Use Case 4: Weird (i.e. a non-retrieval case) from Simon

 

Preamble:

 

Question:

What is the [usable] [scale range] of [these data]?

 

Issues:

1. purpose/perspective

2. quality             - accuracy

                        - resolution

3. metric             - object

- cartographic

-At what level of granularity is scale information or one of its proxies maintained?

- Feature-level metadata versus information about data collection.

4. collections – many types, and things can be grouped into higher levels:

spatial objects

implicit objects such as datasets

5. Is usability (for a purpose) part of the data model? Probably not. System can return metrics from which a user could use to evaluate usability for their need.

 

Result possibilities:

- a pair of numbers (scale denominators) 1:x – 1:y

- original scale

- prototype object – user could choose an outcrop, unit, etc.

- category scale (regional, local, site-specific)

 

[End of Use-Case 4]

 


Assignments

 

(1) Reduce the 400 questions from SLLT to a small number of characteristic questions:

- Representative questions that would be meaningful to people reading them.

- Representative questions that bring out issues in the model.

 

Note 1: Many of the questions are compound queries: break up into individual queries, then eliminate the duplicates.

 

Note 2: our purpose is to develop criteria for evaluating and refining the data model.

 

SPECIFIC TASKS:

 

1. Simon – supply questions from mineral exploration domain by January 1st.

 

2. Iterations (generating characteristic questions)

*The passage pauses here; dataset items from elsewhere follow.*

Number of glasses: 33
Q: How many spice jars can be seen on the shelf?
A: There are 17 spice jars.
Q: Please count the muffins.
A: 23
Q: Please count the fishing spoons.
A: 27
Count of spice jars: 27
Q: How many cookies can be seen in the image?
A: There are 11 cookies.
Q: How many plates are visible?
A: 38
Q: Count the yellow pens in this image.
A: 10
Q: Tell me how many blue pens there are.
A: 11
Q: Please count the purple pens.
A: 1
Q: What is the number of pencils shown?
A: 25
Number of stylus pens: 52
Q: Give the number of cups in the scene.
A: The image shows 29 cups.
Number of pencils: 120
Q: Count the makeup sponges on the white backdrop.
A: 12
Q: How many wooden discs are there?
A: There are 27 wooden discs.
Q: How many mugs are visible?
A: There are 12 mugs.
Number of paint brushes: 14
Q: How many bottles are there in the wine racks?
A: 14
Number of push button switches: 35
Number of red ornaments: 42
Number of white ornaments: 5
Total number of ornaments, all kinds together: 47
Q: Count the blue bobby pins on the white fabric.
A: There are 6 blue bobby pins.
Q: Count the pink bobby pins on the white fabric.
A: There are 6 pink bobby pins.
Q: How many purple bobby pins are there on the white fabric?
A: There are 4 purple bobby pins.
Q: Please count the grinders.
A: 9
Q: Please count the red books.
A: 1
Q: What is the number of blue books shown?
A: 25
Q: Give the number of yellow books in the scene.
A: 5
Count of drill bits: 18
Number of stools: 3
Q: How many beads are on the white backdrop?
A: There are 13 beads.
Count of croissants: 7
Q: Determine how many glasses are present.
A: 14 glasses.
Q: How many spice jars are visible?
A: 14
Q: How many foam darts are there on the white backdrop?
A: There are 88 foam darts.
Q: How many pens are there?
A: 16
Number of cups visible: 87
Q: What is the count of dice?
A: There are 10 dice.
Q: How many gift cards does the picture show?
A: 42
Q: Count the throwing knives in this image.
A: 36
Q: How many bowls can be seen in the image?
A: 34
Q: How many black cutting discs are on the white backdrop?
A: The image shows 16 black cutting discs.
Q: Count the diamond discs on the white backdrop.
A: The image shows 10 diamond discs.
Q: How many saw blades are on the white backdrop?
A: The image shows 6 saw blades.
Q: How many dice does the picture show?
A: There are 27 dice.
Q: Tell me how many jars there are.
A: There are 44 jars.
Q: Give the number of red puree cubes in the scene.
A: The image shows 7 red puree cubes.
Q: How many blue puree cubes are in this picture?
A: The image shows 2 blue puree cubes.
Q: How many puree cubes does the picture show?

Person                                                  Timeline for report to the group

1. Steve                                                By January 1, 2001

2. Jon                                                               “”

3. Bruce                                                           “”

4. Jerry/Jon – categorize concepts, ambiguous terms (rock), making use of Jon’s list of terms. Also could use AGI Glossary (also available in electronic form but there are use issues).

 

3. Normalize (find patterns and put into canonical form)

Person                                                  Timeline for report to the group

1. Jordan                                              January 31, 2001

2. Boyan                                                          “”

 

4. Use-cases (mix of simple, compound and weird)

Person                                                  Timeline for report to the group

1. Jon/Steve                                         March 31, 2001            generate

2. Todd/(Bedford/Ludington?)                                          document

3. Jerry/Jim/Rob/Scott                                                    distribute for comment

 

5. Group meeting to finalize a single set of documented use-cases.

 

6. Completion of final document by end of April, 2001. Who: TBD.

 

7. Submit to Steering Committee by end of April for review for next NADMSC (at DMT’01).